Here are more details of how citizen parents got these reforms made:

October 23, 2017- Robo call that Beamer elementary would be sprayed on Friday, October 27 and that more details were posted at the school.We checked, yet, nothing was posted. We checked the next day - still nothing. Finally on the afternoon of October 26, a retro-dated notice appeared that the kitchen would be sprayed the next day from 1 pm onward. The area was never demarcated. 

Dr. Grandia figured out that the insecticide, bifenthrin, was banned in the European Union.  She made an urgent comment to the board of trustees that night. The spraying at Beamer was postponed, but we aren't sure what happened at other schools. 

November 17, 2017 - To learn more, WCGS filed a public records request to learn about pesticide practices at Beamer.


 See the attached documents that show:

- time of day is missing
- herbicide spraying was never reported to parents

- insecticides have been routinely applied to kitchen while children are in school and in the after school program.

- the district was blanket spraying on a quarterly basis rather than as needed.


January 6, 2018 - Story reported in the Daily Democrat. Segment also played on Fox 40 news.



January 27, 2018 - Coalition member, Amanda McGregor spoke at the board meeting about irregularities observed at other schools. 

March 8, 2018 - updates

DATE: WCGS learned from the Yolo County Commissioner's office that the school district had not regularly reported the herbicide sprayings, nor were staff demarcating the areas so that teachers and pupils know what campus areas to avoid.

1. Amanda McGregor - first hand investigation of what's been happening with pesticides in school kitchens.

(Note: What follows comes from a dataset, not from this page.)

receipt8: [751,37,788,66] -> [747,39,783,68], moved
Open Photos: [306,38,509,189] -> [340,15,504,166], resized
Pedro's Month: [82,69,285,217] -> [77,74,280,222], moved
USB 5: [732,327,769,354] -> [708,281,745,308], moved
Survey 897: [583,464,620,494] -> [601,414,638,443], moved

2. Liza Grandia: 3 minute comments to the school board on disturbing details from the California Department of Pesticides Regulation's investigation of pesticide practices in the Woodland school district


3. Pesticides 101 -- 20 minute briefing on Facebook -- on the breaking state investigation of WJUSD for repeated violations of Healthy Schools Act in spraying pesticides.


August 27, 2018 - Susan Pelican authors a guest editorial, "Superintendent is silent on pesticides"

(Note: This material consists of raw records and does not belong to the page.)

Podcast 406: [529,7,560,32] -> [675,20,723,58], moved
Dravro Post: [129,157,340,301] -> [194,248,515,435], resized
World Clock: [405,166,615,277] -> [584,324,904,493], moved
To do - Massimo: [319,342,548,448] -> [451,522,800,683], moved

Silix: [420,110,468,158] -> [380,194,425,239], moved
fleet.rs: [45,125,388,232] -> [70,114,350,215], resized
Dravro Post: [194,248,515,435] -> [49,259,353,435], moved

September 29, 2018 - Although she had never spoken about this issue at a trustee meeting or to coalition members, at the League of Women Voters' forum for school board candidates, incumbent Tania Tafoya announced, "We've halted the use of a chemical herbicide Roundup."  

October 4, 2018 - District spent several thousand dollars on a 4-page letter dated September 18, 2018 that was mailed to all parents/staff about changes to its Integrated Pest Management plan.  Most of it is good news. WJUSD will subcontract a new company that will make greater efforts to seal cracks, set out glue traps, and use other non-chemical prevention practices rather than blanket spraying.

October 8, 2018 - A follow-up email to facilities manager Nick Baral confirmed that "District staff has suspended use of Round-Up (glyphosate)."​


Questions remain:

Why do parents have to fill out a special form to be notified? Why not call all parents?


Why are teachers not entitled to be notified for their own health and as sentinels for our children?

Most importantly, has the district banned weedkillers entirely OR have they just substituted other toxic weed killers for Roundup?  If the latter, will the district start notifying parents before it applies weedkillers and demarcating the areas that have been sprayed (as required by law)?

Not to mention,

LA Joint Unified, the largest school district in the country, has been herbicide free for two decades through creative practices to reduce pests and weeds. It is possible to go organic on a large scale!